The Cormier Family traces its roots back to the Brittany region of France, with the earliest mention in the Middle Ages. The name Cormier is actually derived from the Old French word, "come," which referred to the fruit of the sorb or service tree. It was given to someone who lived near such a tree or who sold its fruit at the market. Over time, the Cormier Family prospered and a descendant was raised to the peerage as Lord of Brittany in 1480.
For several centuries, however, the King of France had sought control over the rebellious, Brittany lords, many of whom were more loyal to England. The Battle of Saint Aubin du Cormier was the decisive conflict or “guerre folle” between rebellious feudal aristocrats and Charles, then the French king, who marshaled his knights to quell regional feudal independence once and for all and concentrate absolute power in Paris. The combined rebel forces in Brittany were decisively defeated, paving the way for the creation of a unified French state, existing to this day.
Throughout the 1700s, the Cormier Family branched out across the globe, with one faction working it's way through French Provincial Canada into Quebec and Ontario.
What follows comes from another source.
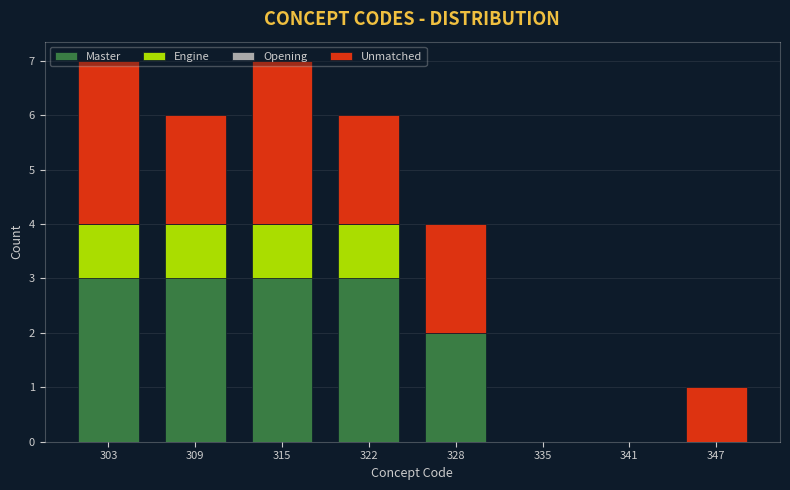

True or false: Master has a value of 3 at 315.

True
On January 06, 1881 Harry Bullard Lee was born in Norwalk, Canada. He would relocate with his family to the United States and be drafted in 1917 into World War I fighting for the Americans. His marriage to Rinnie Mathewson had produced a son, Horace Mathison Lee in 1915. The first Lee born in America and Vin Lee's maternal grandfather. Horace Mathison Lee's father-in-law was the founder/owner of The Coolidge Inn and Bar built the year that the Volstead Act was overturned ending Prohibition in the United States.